----- Input records

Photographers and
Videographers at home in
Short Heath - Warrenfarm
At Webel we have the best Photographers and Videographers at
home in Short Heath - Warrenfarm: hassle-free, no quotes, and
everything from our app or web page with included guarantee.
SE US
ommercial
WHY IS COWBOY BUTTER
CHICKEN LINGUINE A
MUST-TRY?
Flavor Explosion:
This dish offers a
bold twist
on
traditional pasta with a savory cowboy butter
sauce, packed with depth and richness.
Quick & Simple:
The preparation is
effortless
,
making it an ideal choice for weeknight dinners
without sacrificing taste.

----------
----- Input records

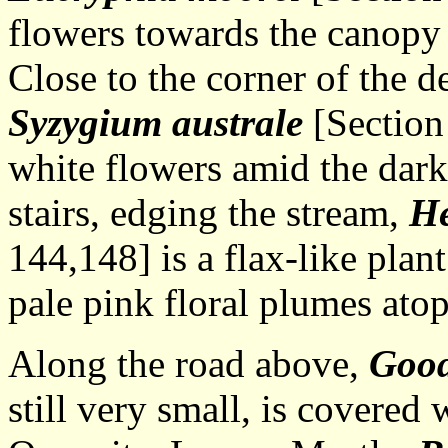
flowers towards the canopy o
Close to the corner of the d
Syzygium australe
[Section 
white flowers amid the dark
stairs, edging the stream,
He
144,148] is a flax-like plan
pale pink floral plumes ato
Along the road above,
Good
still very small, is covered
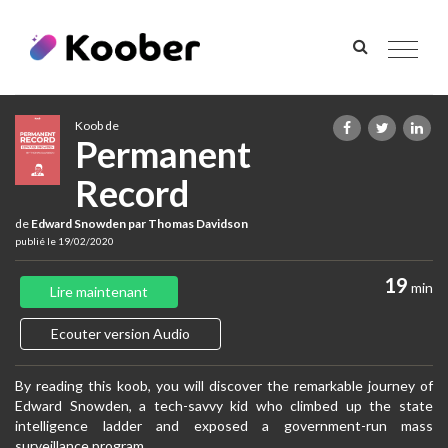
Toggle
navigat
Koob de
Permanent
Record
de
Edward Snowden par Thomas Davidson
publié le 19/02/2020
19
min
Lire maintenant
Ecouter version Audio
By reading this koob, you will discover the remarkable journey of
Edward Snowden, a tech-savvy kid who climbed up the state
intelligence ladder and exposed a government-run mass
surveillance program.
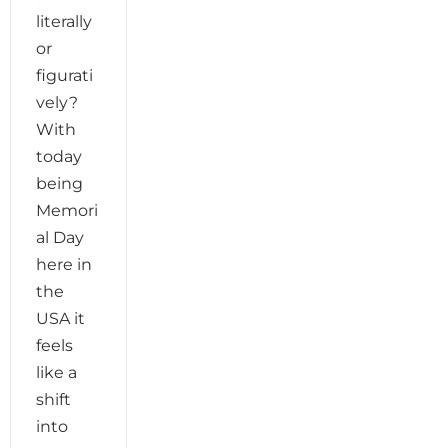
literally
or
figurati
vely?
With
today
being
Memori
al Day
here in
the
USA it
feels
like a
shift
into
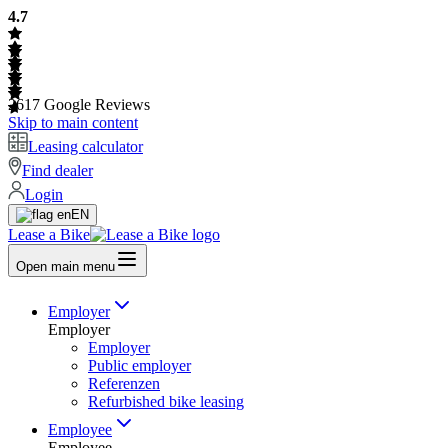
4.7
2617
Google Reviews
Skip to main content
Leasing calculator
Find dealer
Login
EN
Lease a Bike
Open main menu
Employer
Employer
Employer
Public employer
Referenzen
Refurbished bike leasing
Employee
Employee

----------

Task goal :: Scan the data above for the word "flowers" and report every line where it is found.

Reply to the task ::
flowers towards the canopy o
white flowers amid the dark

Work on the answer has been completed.